2016
Yo sé que vive mi Señor
Marzo de 2016


Yo sé que vive mi Señor

El autor vive en Filipinas.

Después de que nuestros padres nos abandonaron, aprendimos que Jesucristo nunca lo haría.

Imagen
three boys reading

Ilustración de Brian Call; detalle de Cristo y el joven rico, por Heinrich Hofmann.

Cuando yo tenía catorce años, mi papá abandonó a nuestra familia y mi mamá se vio forzada a escapar del país. Yo me quedé con mis tres hermanos pequeños, Ephraim, de 9 años; Jonathan, de 6 y Grace, de 3 (se han cambiado los nombres). Nada podría habernos preparado para ese cambio repentino; por primera vez, estábamos solos.

Nuestros familiares ofrecieron tener a cada uno de nosotros, pero si íbamos a vivir con ellos, estaríamos separados. Era una decisión difícil. ¿Cómo podíamos rechazar su ayuda bienintencionada?; pero al mismo tiempo, ¿cómo podíamos privarnos de años de jugar, reír, cuidarnos el uno al otro y vernos crecer mutuamente?

Al principio, mis hermanos y yo rechazamos la ayuda, pensando que yo podría trabajar para mantenernos y así permanecer juntos. Sin embargo, sabíamos que no podíamos proporcionar el cuidado que necesitaba nuestra hermana pequeña; de modo que, con lágrimas en los ojos, la dejamos ir.

Durante los siguientes meses, trabajé como pintor de construcción para comprar comida para mis hermanos y para mí. Mi sueldo no era suficiente para pagar las cuentas de la electricidad y del agua, así que teníamos que vivir sin ellas.

A pesar de esa prueba y de las críticas de otras personas que la acompañaron, nuestra fe no vaciló. Todas las noches, reunía a Ephraim y a Jonathan alrededor de la lámpara para leer el Libro de Mormón. Yo recortaba la mecha para que no produjera tanto humo, pero aun así teníamos que limpiarnos la nariz, que se nos había puesto negra para cuando terminábamos de leer. Pero valió la pena.

Leer el Libro de Mormón nos acercó más a Cristo. Después de leer, nos arrodillábamos juntos y tomábamos turnos para hacer la oración. Pedíamos consuelo para sobrellevar nuestro problema, el cual parecía no tener solución. Terminamos de leer el libro, y nuestra fe en Jesucristo se hizo más fuerte.

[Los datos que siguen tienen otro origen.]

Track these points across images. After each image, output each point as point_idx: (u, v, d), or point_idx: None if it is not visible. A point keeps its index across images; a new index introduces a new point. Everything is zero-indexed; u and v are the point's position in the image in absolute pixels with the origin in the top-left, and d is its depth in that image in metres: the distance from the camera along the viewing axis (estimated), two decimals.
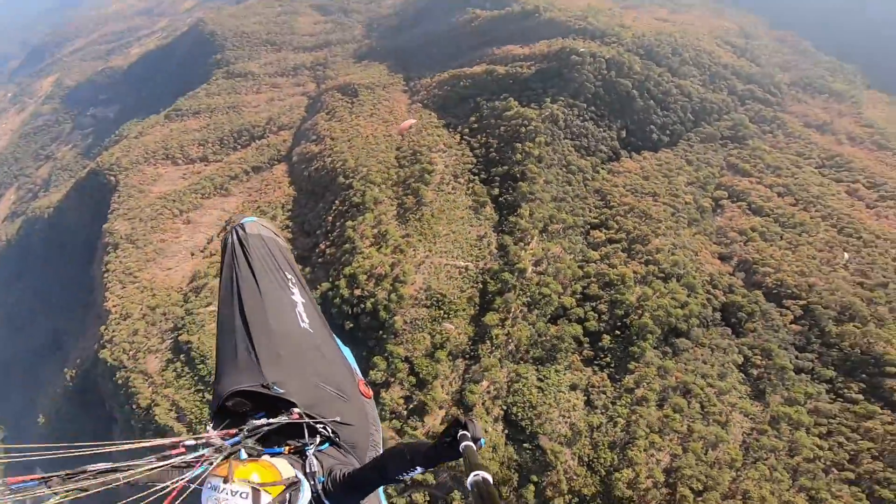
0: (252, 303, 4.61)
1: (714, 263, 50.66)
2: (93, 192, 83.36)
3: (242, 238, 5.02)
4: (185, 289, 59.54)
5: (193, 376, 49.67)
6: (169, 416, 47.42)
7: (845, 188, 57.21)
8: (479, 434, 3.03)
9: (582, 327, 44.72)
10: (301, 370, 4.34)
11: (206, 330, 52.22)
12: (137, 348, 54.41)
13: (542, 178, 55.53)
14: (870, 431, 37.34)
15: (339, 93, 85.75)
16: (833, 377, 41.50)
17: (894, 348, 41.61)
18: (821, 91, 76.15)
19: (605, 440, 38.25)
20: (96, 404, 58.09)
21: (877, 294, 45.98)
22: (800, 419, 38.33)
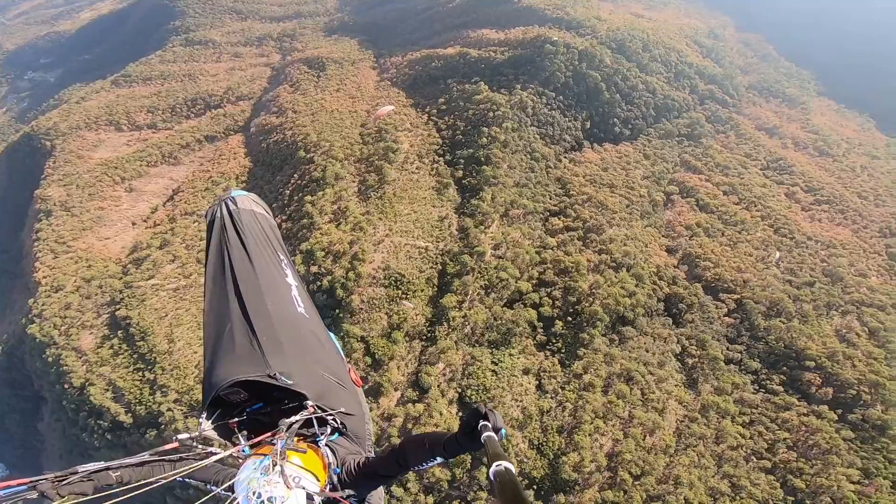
0: (248, 284, 4.27)
1: (661, 255, 53.02)
2: (25, 157, 76.44)
3: (234, 213, 4.63)
4: (125, 260, 55.70)
5: (132, 354, 46.72)
6: (105, 396, 44.63)
7: (785, 190, 61.04)
8: (499, 424, 2.98)
9: (537, 312, 45.82)
10: (304, 358, 4.13)
11: (147, 305, 49.35)
12: (70, 323, 50.50)
13: (506, 163, 55.60)
14: (787, 422, 40.35)
15: (306, 66, 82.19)
16: (758, 369, 44.52)
17: (814, 344, 45.08)
18: (775, 95, 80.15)
19: (554, 424, 39.66)
20: (24, 383, 54.29)
21: (803, 292, 49.77)
22: (727, 408, 40.97)
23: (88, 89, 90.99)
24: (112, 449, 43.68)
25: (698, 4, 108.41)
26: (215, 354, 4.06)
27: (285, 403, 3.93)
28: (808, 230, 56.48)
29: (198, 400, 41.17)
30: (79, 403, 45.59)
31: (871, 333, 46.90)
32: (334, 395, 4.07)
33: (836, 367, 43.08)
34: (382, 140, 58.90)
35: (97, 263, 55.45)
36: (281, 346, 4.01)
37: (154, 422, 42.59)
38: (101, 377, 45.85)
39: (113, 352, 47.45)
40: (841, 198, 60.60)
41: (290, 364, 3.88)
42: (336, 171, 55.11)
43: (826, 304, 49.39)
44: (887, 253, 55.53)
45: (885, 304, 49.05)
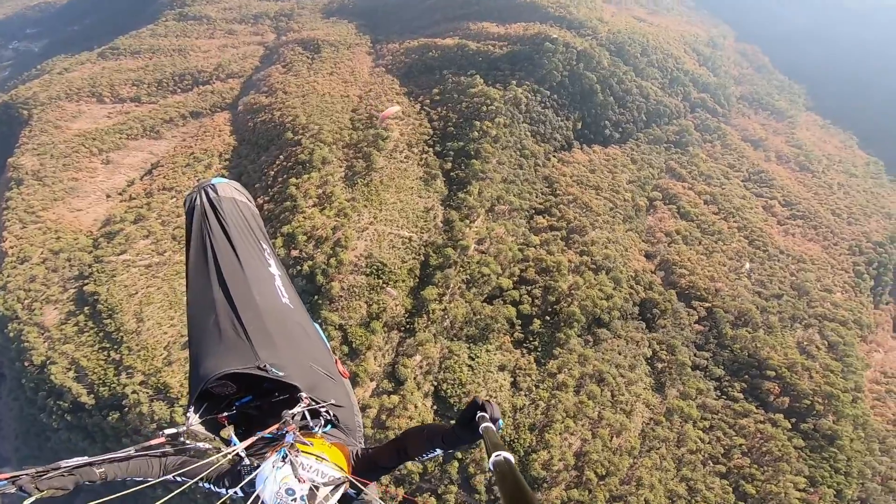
0: (232, 274, 4.19)
1: (640, 260, 53.85)
2: (1, 125, 72.89)
3: (214, 200, 4.49)
4: (96, 233, 53.37)
5: (98, 332, 44.68)
6: (66, 376, 42.64)
7: (763, 203, 62.45)
8: (497, 415, 2.99)
9: (516, 310, 46.12)
10: (293, 350, 4.05)
11: (117, 281, 47.36)
12: (34, 297, 48.09)
13: (495, 158, 55.22)
14: (743, 429, 41.85)
15: (301, 47, 79.84)
16: (721, 376, 45.94)
17: (777, 354, 46.76)
18: (765, 107, 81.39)
19: (527, 422, 40.16)
20: None
21: (771, 304, 51.39)
22: (690, 413, 42.16)
23: (73, 60, 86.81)
24: (71, 430, 42.13)
25: (702, 13, 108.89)
26: (201, 346, 3.96)
27: (275, 396, 3.88)
28: (781, 244, 58.08)
29: (165, 383, 40.04)
30: (38, 382, 43.50)
31: (830, 347, 48.89)
32: (325, 386, 3.99)
33: (795, 378, 44.79)
34: (373, 127, 57.70)
35: (67, 235, 53.00)
36: (270, 337, 3.92)
37: (118, 404, 40.83)
38: (64, 355, 43.78)
39: (78, 329, 45.41)
40: (815, 214, 62.36)
41: (280, 356, 3.80)
42: (323, 154, 53.83)
43: (791, 317, 51.20)
44: (854, 270, 57.60)
45: (846, 320, 51.11)
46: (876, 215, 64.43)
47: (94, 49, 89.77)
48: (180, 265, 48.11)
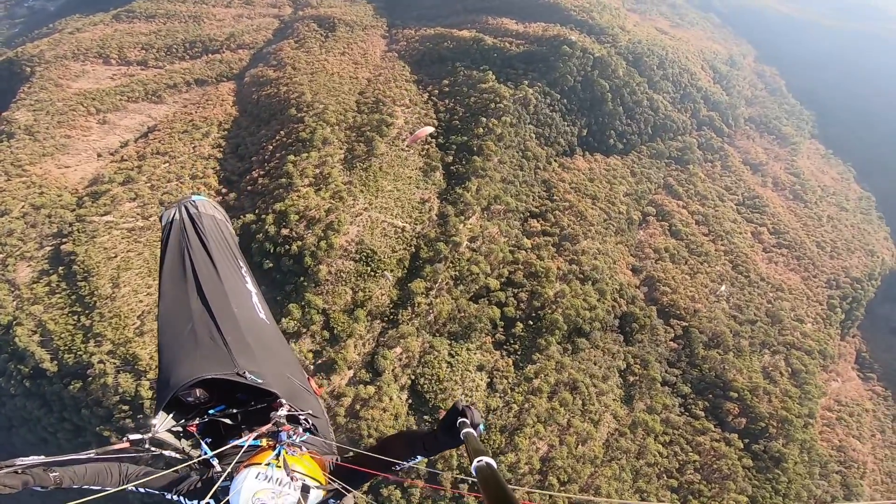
0: (211, 286, 4.19)
1: (626, 274, 54.08)
2: (2, 81, 70.12)
3: (195, 216, 4.55)
4: (81, 192, 51.31)
5: (70, 294, 42.83)
6: (31, 339, 40.83)
7: (753, 229, 62.77)
8: (478, 420, 2.96)
9: (500, 311, 46.19)
10: (270, 361, 4.05)
11: (97, 243, 45.53)
12: (9, 252, 46.07)
13: (497, 156, 54.27)
14: (700, 445, 43.14)
15: (316, 23, 76.99)
16: (687, 393, 47.00)
17: (742, 377, 48.08)
18: (770, 131, 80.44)
19: (499, 423, 40.68)
20: None
21: (744, 329, 52.37)
22: (654, 427, 43.20)
23: (87, 21, 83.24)
24: (28, 398, 40.59)
25: (726, 30, 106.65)
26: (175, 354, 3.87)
27: (251, 405, 3.81)
28: (763, 271, 58.76)
29: (134, 354, 38.59)
30: (1, 344, 41.51)
31: (793, 374, 50.24)
32: (301, 397, 3.99)
33: (755, 401, 46.03)
34: (378, 112, 56.12)
35: (51, 191, 50.89)
36: (248, 346, 3.90)
37: (81, 373, 39.24)
38: (31, 317, 41.92)
39: (49, 289, 43.58)
40: (801, 245, 62.99)
41: (259, 364, 3.76)
42: (325, 134, 52.30)
43: (762, 343, 52.34)
44: (828, 303, 58.70)
45: (812, 350, 52.43)
46: (859, 251, 65.32)
47: (109, 10, 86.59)
48: None
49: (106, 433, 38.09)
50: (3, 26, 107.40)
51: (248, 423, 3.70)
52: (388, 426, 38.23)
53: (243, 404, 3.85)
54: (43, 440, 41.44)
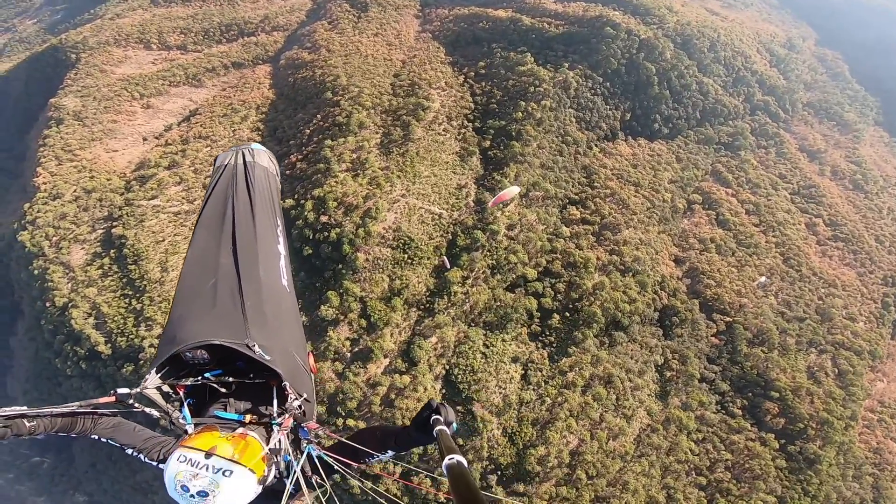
0: (245, 243, 4.01)
1: (669, 265, 51.46)
2: (47, 66, 71.66)
3: (249, 164, 4.41)
4: (130, 176, 52.23)
5: (122, 278, 43.76)
6: (86, 322, 41.86)
7: (807, 220, 58.37)
8: (451, 418, 2.91)
9: (537, 302, 44.85)
10: (280, 335, 3.88)
11: (146, 226, 46.44)
12: (63, 235, 47.18)
13: (536, 142, 51.79)
14: (733, 444, 41.49)
15: (348, 3, 75.21)
16: (726, 391, 44.89)
17: (785, 377, 45.57)
18: (831, 118, 74.09)
19: (530, 416, 40.00)
20: (4, 292, 51.16)
21: (792, 326, 49.29)
22: (687, 424, 41.74)
23: (126, 6, 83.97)
24: (84, 378, 41.87)
25: (783, 11, 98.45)
26: (189, 307, 3.76)
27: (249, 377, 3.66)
28: (816, 265, 54.87)
29: None
30: (57, 325, 42.81)
31: (839, 374, 47.35)
32: (301, 378, 3.85)
33: (796, 402, 43.69)
34: (414, 95, 54.36)
35: (101, 175, 51.93)
36: (264, 317, 3.75)
37: (134, 356, 40.12)
38: (86, 299, 43.00)
39: (102, 272, 44.62)
40: (858, 238, 58.33)
41: (269, 338, 3.60)
42: (361, 119, 51.05)
43: (809, 341, 49.28)
44: (882, 301, 54.62)
45: (862, 350, 49.12)
46: None
47: None
48: None
49: None
50: (45, 13, 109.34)
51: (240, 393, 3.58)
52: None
53: (240, 373, 3.66)
54: None
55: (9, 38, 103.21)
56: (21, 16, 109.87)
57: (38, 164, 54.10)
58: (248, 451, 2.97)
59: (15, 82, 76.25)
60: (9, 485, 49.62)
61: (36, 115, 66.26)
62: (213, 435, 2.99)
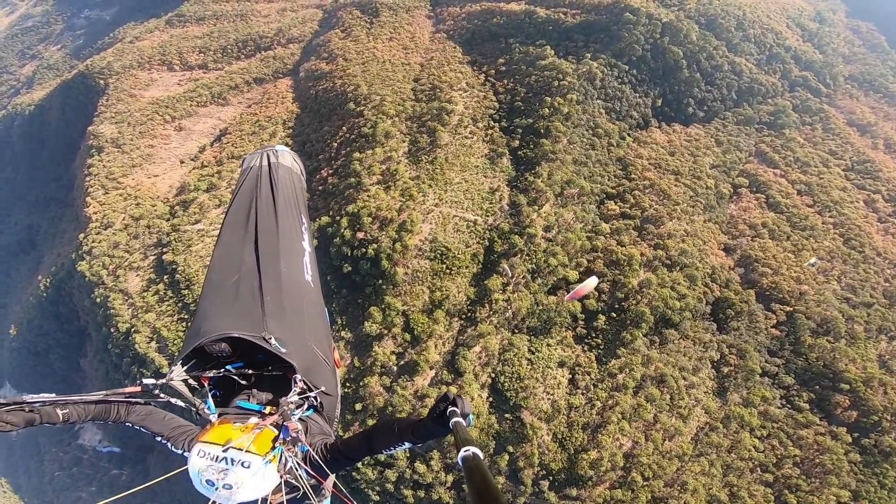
0: (268, 240, 4.20)
1: (718, 255, 49.34)
2: (79, 94, 75.45)
3: (273, 165, 4.63)
4: (172, 201, 54.37)
5: (177, 302, 45.64)
6: (149, 346, 43.85)
7: (865, 197, 54.95)
8: (467, 410, 2.97)
9: (581, 304, 43.77)
10: (300, 329, 4.03)
11: (193, 251, 48.13)
12: (118, 264, 49.60)
13: (566, 137, 50.62)
14: (801, 439, 39.51)
15: (358, 10, 76.09)
16: (791, 384, 42.71)
17: (855, 367, 42.82)
18: (876, 89, 70.17)
19: (581, 420, 39.15)
20: (70, 317, 54.34)
21: (858, 313, 46.31)
22: (749, 420, 39.93)
23: (142, 28, 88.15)
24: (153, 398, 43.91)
25: None
26: (214, 302, 3.95)
27: (268, 370, 3.81)
28: (879, 245, 51.51)
29: None
30: (123, 348, 44.94)
31: None
32: (319, 371, 3.97)
33: (869, 393, 41.12)
34: (436, 99, 54.11)
35: (145, 202, 54.22)
36: (283, 311, 3.90)
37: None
38: (147, 324, 44.88)
39: (158, 298, 46.59)
40: None
41: (287, 331, 3.74)
42: (386, 128, 51.22)
43: (878, 328, 46.24)
44: None
45: None
46: None
47: (161, 16, 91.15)
48: None
49: None
50: (67, 38, 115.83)
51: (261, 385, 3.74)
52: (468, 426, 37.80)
53: (261, 365, 3.82)
54: None
55: (36, 65, 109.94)
56: (44, 42, 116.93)
57: (86, 194, 57.06)
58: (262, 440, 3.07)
59: (52, 111, 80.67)
60: (92, 497, 52.26)
61: (77, 143, 69.69)
62: (227, 427, 3.09)
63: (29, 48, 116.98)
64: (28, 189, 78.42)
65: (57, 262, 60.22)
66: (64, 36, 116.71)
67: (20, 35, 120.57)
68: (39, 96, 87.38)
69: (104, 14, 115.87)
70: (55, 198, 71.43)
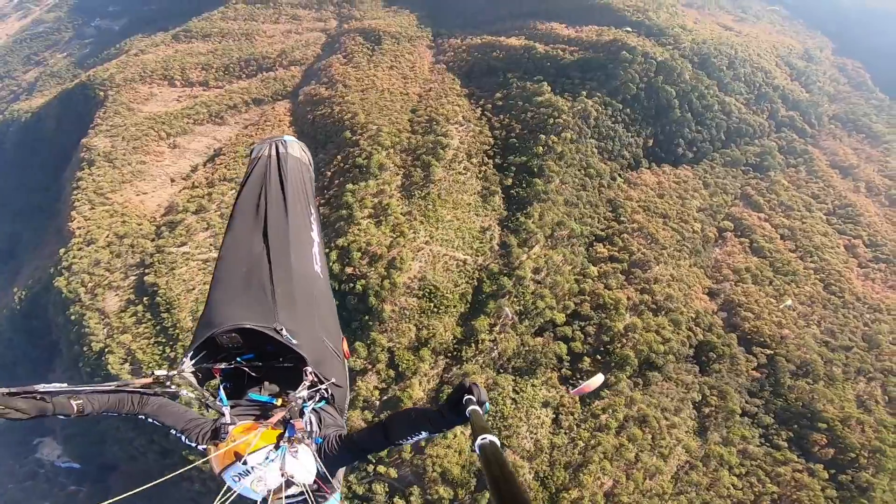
0: (278, 229, 4.27)
1: (703, 300, 50.97)
2: (77, 104, 75.61)
3: (282, 155, 4.68)
4: (159, 221, 54.45)
5: (155, 325, 45.30)
6: (122, 367, 43.59)
7: (846, 242, 57.09)
8: (484, 398, 2.99)
9: (567, 346, 45.05)
10: (310, 320, 4.10)
11: (176, 274, 48.17)
12: (97, 282, 49.28)
13: (559, 177, 52.20)
14: (779, 476, 40.74)
15: (361, 36, 77.74)
16: (769, 424, 44.15)
17: (833, 407, 44.55)
18: (859, 130, 72.80)
19: (563, 459, 40.22)
20: (42, 332, 53.69)
21: (837, 356, 48.22)
22: (728, 459, 41.22)
23: (149, 41, 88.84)
24: (121, 420, 41.55)
25: (796, 22, 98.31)
26: (224, 292, 4.01)
27: (279, 361, 3.86)
28: (858, 290, 53.56)
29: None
30: (95, 368, 44.47)
31: (889, 401, 46.07)
32: (329, 363, 4.02)
33: (846, 431, 42.69)
34: (432, 132, 55.45)
35: (132, 220, 54.23)
36: (294, 301, 3.94)
37: None
38: (121, 346, 44.61)
39: (136, 319, 46.32)
40: None
41: (298, 322, 3.79)
42: (381, 160, 52.38)
43: (857, 370, 48.17)
44: None
45: None
46: None
47: (169, 29, 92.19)
48: None
49: (191, 458, 40.85)
50: (74, 46, 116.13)
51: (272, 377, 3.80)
52: (452, 462, 38.75)
53: (271, 357, 3.87)
54: (132, 457, 45.11)
55: (40, 72, 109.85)
56: (51, 49, 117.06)
57: (72, 208, 56.89)
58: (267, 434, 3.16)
59: (48, 119, 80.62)
60: None
61: (69, 154, 69.63)
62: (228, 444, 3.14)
63: (35, 54, 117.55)
64: (14, 197, 77.86)
65: (35, 274, 59.82)
66: (71, 44, 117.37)
67: (29, 40, 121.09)
68: (38, 103, 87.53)
69: (114, 24, 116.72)
70: (41, 208, 71.04)
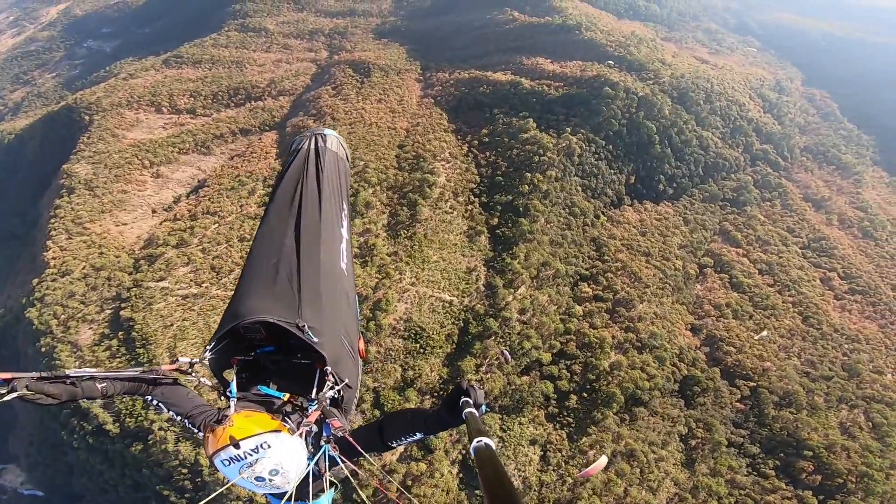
0: (309, 225, 4.35)
1: (686, 336, 52.84)
2: (61, 127, 75.12)
3: (321, 150, 4.77)
4: (138, 253, 53.51)
5: (130, 360, 44.12)
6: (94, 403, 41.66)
7: (821, 275, 59.77)
8: (481, 401, 3.05)
9: (553, 385, 46.20)
10: (333, 318, 4.14)
11: (154, 310, 47.28)
12: (71, 314, 47.98)
13: (543, 217, 54.26)
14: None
15: (351, 68, 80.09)
16: (756, 453, 45.62)
17: (817, 435, 46.06)
18: (830, 161, 76.37)
19: (552, 497, 40.97)
20: (11, 362, 51.63)
21: (818, 385, 50.10)
22: (718, 490, 42.33)
23: (139, 66, 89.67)
24: (91, 452, 42.50)
25: (767, 53, 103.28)
26: (252, 284, 4.09)
27: (297, 357, 3.93)
28: (836, 321, 55.96)
29: None
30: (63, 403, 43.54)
31: (873, 427, 47.83)
32: (345, 363, 4.07)
33: (832, 458, 44.29)
34: (419, 169, 57.32)
35: (110, 252, 53.04)
36: (319, 298, 4.01)
37: (143, 436, 40.85)
38: None
39: (110, 354, 45.39)
40: (875, 289, 59.53)
41: (322, 320, 3.87)
42: (367, 197, 53.99)
43: (838, 398, 50.02)
44: None
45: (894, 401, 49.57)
46: None
47: (160, 54, 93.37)
48: (217, 300, 48.45)
49: (165, 492, 40.31)
50: (63, 67, 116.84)
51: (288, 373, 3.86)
52: (440, 502, 39.14)
53: (291, 351, 3.94)
54: (103, 490, 44.04)
55: (27, 91, 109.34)
56: (41, 68, 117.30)
57: (48, 237, 55.56)
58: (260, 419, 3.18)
59: (31, 142, 79.42)
60: None
61: (49, 180, 68.08)
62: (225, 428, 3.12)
63: (25, 72, 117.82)
64: None
65: (6, 304, 57.89)
66: (61, 64, 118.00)
67: (20, 58, 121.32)
68: (22, 125, 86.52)
69: (106, 46, 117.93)
70: (16, 235, 68.77)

Un día, llegué a casa cansado del trabajo y me acosté en la parte de abajo de la litera. Al mirar hacia arriba, vi un papel que estaba pegado bajo la cama que estaba sobre mí. Decía: “¡Yo sé que vive mi Señor!”. Mi hermano Jonathan lo había puesto allí. Cuán cerca están los niños del cielo que incluso un niño de la Primaria puede ser un instrumento para mandar un mensaje de Dios de consuelo a un corazón y una mente turbados.

Ese testimonio me sostuvo cuando me di cuenta de que no podía proveer para nuestras necesidades y que teníamos que dejar nuestro hogar. A Jonathan lo llevaron a vivir con la familia de mi madre, pero Ephraim y yo elegimos quedarnos con nuestros otros abuelos, porque eran miembros de la Iglesia. En su casa, nos levantábamos temprano para hacer los quehaceres antes de la escuela, y después cuidábamos a nuestro abuelo hasta tarde en la noche. Era agotador. Sin embargo, el Señor estaba al tanto de nosotros, y permanecimos cerca de la Iglesia.

Cada vez que tenía deseos de darme por vencido, se me recordaban los momentos especiales que había tenido con mis hermanos al leer el Libro de Mormón alrededor de la lámpara. Sé que Cristo estaba junto a nosotros en esos momentos difíciles. Desde el momento en el que nuestros familiares nos separaron, Él no nos abandonó. “¡Yo sé que vive mi Señor!”.

Ahora, años después, sigo teniendo la imagen de esas palabras encima de mi cama en mi corazón y en mi mente. Ese mensaje nos ha ayudado a mi hermano Ephraim y a mí en nuestros años de servicio como misioneros de tiempo completo y al procurar ahora tener un matrimonio celestial.

Podía haber perdido mucho de mi vida si hubiera dudado en vez de confiar en Cristo. No importa cuán difícil sea la vida, nunca ha sido demasiado difícil para el Salvador, quien sufrió en Getsemaní. Él puede sostener la vida de una persona con una frase. Él lo conoce todo, del principio al fin. Su consuelo es más poderoso que cualquier aflicción que pueda traer esta vida. Mediante Su expiación, no hay problema que sea permanente; solo hay esperanza, gracia, paz y amor constantes. Créeme, ¡lo sé! ¡Yo sé que vive mi Señor!